• [Document extract]:
........
Department of Pathogen Biology, School of Public Health and Tropical Medicine, Southern Medical University, Guangzhou 510515, Guangdong Province, China.
To investigate if there is an association between hepatitis B virus (HBV) or hepatitis C virus (HCV) infection and the risk of pancreatic cancer.
All relevant studies published before 11 October, 2012 were identified by a systematic search of MEDLINE, EMBASE, BIOSIS Previews and the Cochrane Library databases and with cross-referencing. The observational studies that reported RR or OR estimates with 95%CIs for the association between HBV or HCV and pancreatic cancer were included. A random-effects model was used to summarize meta-analytic estimates. The Newcastle-Ottawa quality assessment scale was applied to assess the quality of the methodology in the included studies.
........
• [Your instructions]:
Answer these questions using the abstract on hepatitis infection and pancreatic cancer:
1. Which university is the Department of Pathogen Biology part of?
2. Studies published before what date were identified?
3. Which scale was used to assess the quality of the methodology in the included studies?
The material that comes next isn't needed for anything here.

• [Data supplied]:
........
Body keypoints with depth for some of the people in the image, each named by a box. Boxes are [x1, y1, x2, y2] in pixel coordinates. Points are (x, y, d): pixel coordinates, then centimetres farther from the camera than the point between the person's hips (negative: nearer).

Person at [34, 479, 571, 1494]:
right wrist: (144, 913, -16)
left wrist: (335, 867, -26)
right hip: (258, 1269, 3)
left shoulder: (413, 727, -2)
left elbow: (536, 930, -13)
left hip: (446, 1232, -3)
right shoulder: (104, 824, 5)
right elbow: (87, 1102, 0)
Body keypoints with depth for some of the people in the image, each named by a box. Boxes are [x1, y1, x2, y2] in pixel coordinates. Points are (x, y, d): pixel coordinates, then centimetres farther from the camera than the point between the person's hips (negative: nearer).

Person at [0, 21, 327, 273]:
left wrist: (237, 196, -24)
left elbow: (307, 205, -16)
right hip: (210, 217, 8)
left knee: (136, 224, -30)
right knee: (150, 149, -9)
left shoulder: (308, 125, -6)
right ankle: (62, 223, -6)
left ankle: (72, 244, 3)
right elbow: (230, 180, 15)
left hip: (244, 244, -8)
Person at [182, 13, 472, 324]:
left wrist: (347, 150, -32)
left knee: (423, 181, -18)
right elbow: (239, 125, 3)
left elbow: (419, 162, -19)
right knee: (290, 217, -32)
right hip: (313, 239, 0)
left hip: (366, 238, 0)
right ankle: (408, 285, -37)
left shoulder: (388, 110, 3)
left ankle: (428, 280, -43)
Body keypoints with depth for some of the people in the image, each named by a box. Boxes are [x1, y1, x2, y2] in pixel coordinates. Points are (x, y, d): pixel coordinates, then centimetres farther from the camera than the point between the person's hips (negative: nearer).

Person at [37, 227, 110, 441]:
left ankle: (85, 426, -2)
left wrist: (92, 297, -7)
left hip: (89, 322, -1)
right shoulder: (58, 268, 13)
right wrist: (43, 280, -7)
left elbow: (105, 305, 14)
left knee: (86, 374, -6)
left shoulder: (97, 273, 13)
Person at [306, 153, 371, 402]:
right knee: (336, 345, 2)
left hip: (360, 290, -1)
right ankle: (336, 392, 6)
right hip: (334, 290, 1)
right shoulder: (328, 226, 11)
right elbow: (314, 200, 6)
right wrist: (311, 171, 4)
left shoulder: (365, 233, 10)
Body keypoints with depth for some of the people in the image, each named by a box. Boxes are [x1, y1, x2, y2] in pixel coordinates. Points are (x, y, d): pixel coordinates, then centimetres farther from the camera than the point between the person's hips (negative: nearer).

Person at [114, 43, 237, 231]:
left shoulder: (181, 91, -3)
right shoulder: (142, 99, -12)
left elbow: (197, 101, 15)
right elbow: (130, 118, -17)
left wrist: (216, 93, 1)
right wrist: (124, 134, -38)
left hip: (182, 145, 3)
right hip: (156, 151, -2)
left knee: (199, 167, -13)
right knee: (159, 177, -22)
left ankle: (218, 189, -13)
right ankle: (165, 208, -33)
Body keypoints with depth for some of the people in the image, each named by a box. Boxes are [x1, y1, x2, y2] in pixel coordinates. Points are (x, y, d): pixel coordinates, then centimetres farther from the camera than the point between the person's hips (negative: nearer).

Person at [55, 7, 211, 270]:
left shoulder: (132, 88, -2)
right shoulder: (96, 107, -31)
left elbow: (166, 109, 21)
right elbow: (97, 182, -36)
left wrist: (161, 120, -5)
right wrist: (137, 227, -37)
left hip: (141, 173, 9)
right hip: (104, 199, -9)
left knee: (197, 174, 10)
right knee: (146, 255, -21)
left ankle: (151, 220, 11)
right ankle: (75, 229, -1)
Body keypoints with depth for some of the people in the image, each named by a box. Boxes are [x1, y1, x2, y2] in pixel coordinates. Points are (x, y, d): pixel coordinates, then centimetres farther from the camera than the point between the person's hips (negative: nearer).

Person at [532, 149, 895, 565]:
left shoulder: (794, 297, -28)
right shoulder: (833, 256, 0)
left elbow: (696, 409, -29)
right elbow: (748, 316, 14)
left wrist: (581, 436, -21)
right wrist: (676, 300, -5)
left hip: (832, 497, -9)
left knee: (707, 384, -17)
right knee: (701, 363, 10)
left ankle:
........
• [Exercise output]:
1. Southern Medical University
2. 11 October, 2012
3. The Newcastle-Ottawa quality assessment scale